- INSTRUCTION A
In the entries, take the lines starting with the line with "At which category" and going on through the end of the entries, and write them out again with "slice" switched to "wedge" and nothing else changed. Please leave the pictures out.
DOCUMENT EXTRACT: Begin
By Yang Xiaotong, Assistant Researcher of a private Beijing-based think tank, for SIGNAL Group

As the Iran-backed Houthis up their attacks on ships passing through the Bab al-Mandab straits at the tip of the Arabian peninsula, they are causing major disruption to global trade. All eyes are on China, which is portraying itself as the peacemaker of the Middle East. It is expected to pressure Iran to rein in its proxy in Yemen. Pundits argue that because China is Iran’s largest trading partner, constituting a third of Iranian trade, and one of the few countries to continue purchasing Iranian oil despite of American sanctions, importing 90% of Iranian crude, Beijing wields considerable influence over Tehran.

Prior to the Red Sea Crisis, a third of global maritime trade, and 40% of trade between Europe and Asia passed through the Bab al-Mandab Straits. Although Chinese shipping has been untouched by the crisis, Chinese trade has taken a hit. Business representatives in Shanghai complained that ships carrying goods from Europe are forced to reroute around the Cape of Good Hope, incurring additional cost and time. Furthermore, due to the difficulty in discerning ship ownership, with most ships registered in Bahamas, Bermuda, Panama and other places, it is only a matter of time before a Chinese-owned ship or a ship carrying Chinese sailors is hit.

With much to lose and little to gain, China has time and time again tried to put an end to the crisis. According to Iranian officials, Chinese diplomats warned Iran that “if the Houthis do not show restraint, and Chinese interests are harmed, Sino-Iranian trade will be affected”. However, Beijing’s warnings to Tehran fall on deaf ears, and the Houthis continue to wreak havoc in the Bab al-Mandab Strait.

The difficulty of regulating the “dark fleet”

         Tehran pays little heed to Beijing’s warning because Beijing’s warning is toothless.

Much of Iranian oil is sold to private Chinese “teapot” refineries – referred to as such because of their small scale compared to the large refineries owned by state-owned enterprise (SOE). Unassuming as they are, “teapots” handle 90% of Iran’s total oil export. In 2018, after the U.S. withdrew from the Joint Comprehensive Plan of Action (JCPOA) and launched the “maximum pressure campaign” against Iran, Chinese SOEs stopped purchasing Iranian oil out of fear of American extraterritorial jurisdiction. However, “teapots” are undeterred.
DOCUMENT EXTRACT: End
- INSTRUCTION B
List the places the Red Sea crisis article names as where most ships are registered.
RECORDS FOR PROCESSING: Begin
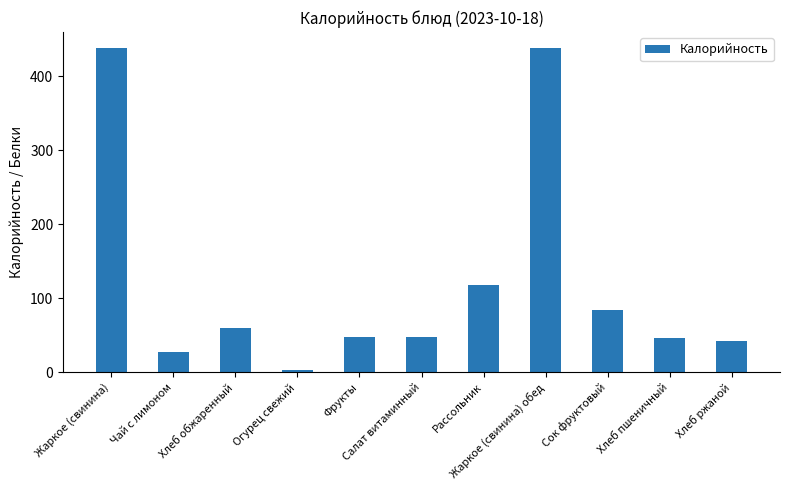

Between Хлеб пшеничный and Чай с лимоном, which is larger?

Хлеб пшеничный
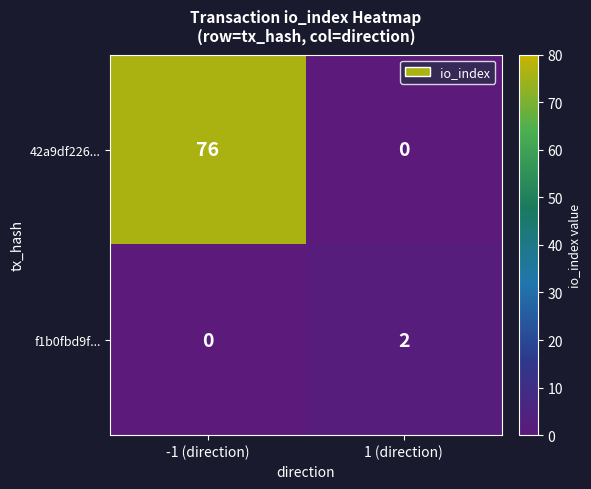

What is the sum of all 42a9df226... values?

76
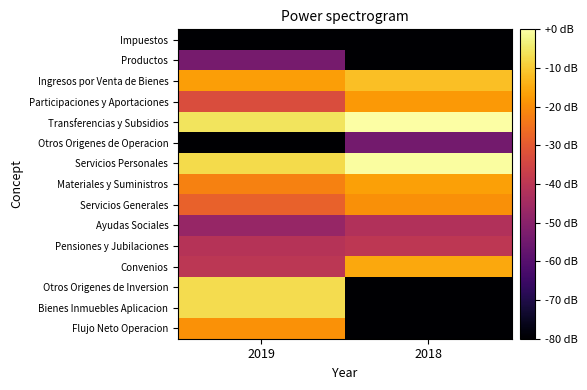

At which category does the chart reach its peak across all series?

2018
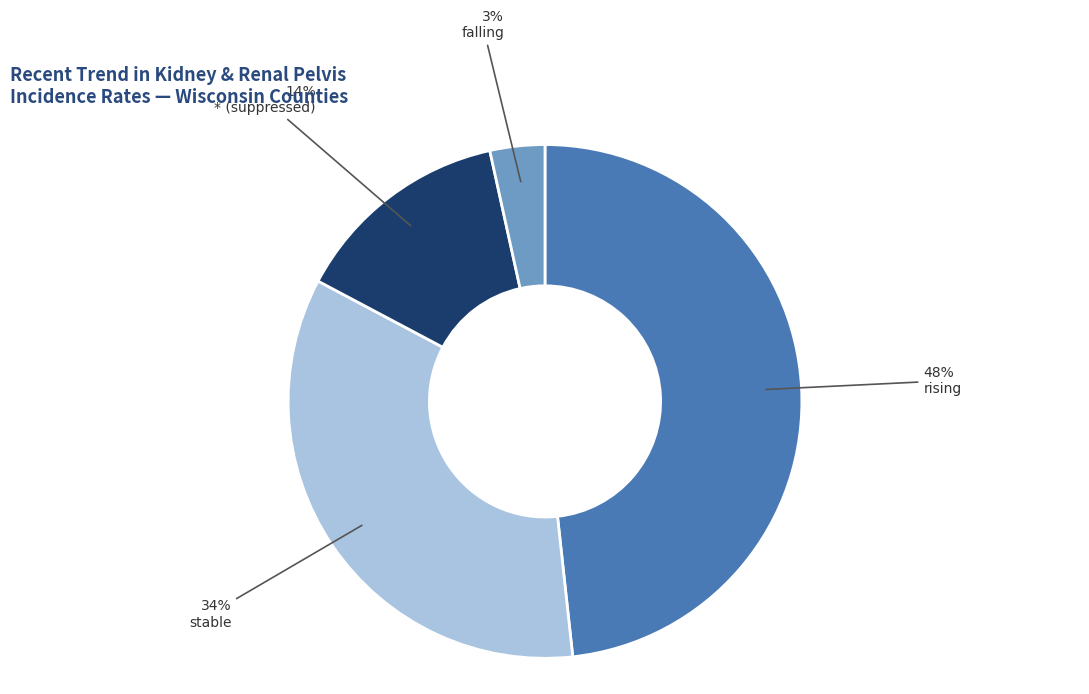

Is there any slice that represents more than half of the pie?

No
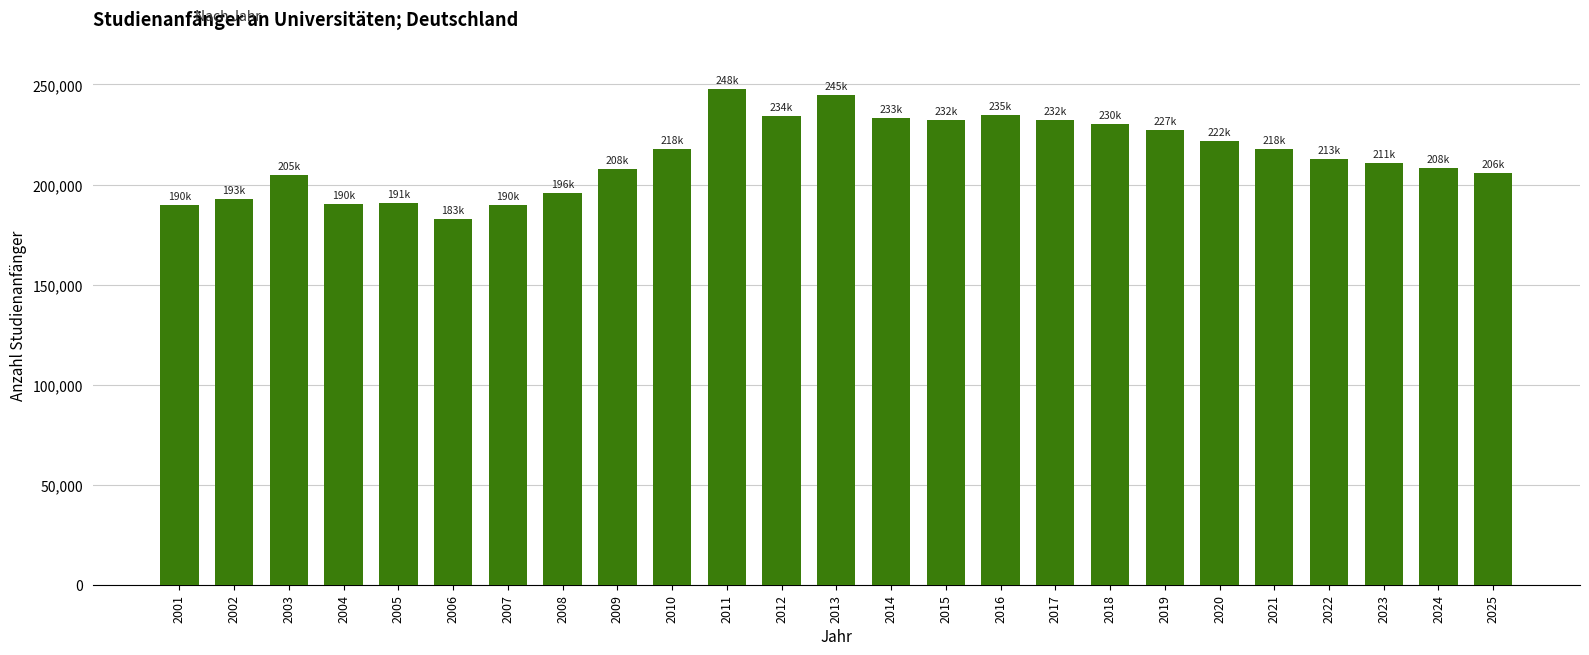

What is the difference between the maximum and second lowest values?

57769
RECORDS FOR PROCESSING: End
- EXERCISE SOLUTION A
At which category does the chart reach its peak across all series?

2018

Is there any wedge that represents more than half of the pie?

No

What is the difference between the maximum and second lowest values?

57769

- EXERCISE SOLUTION B
Bahamas, Bermuda, Panama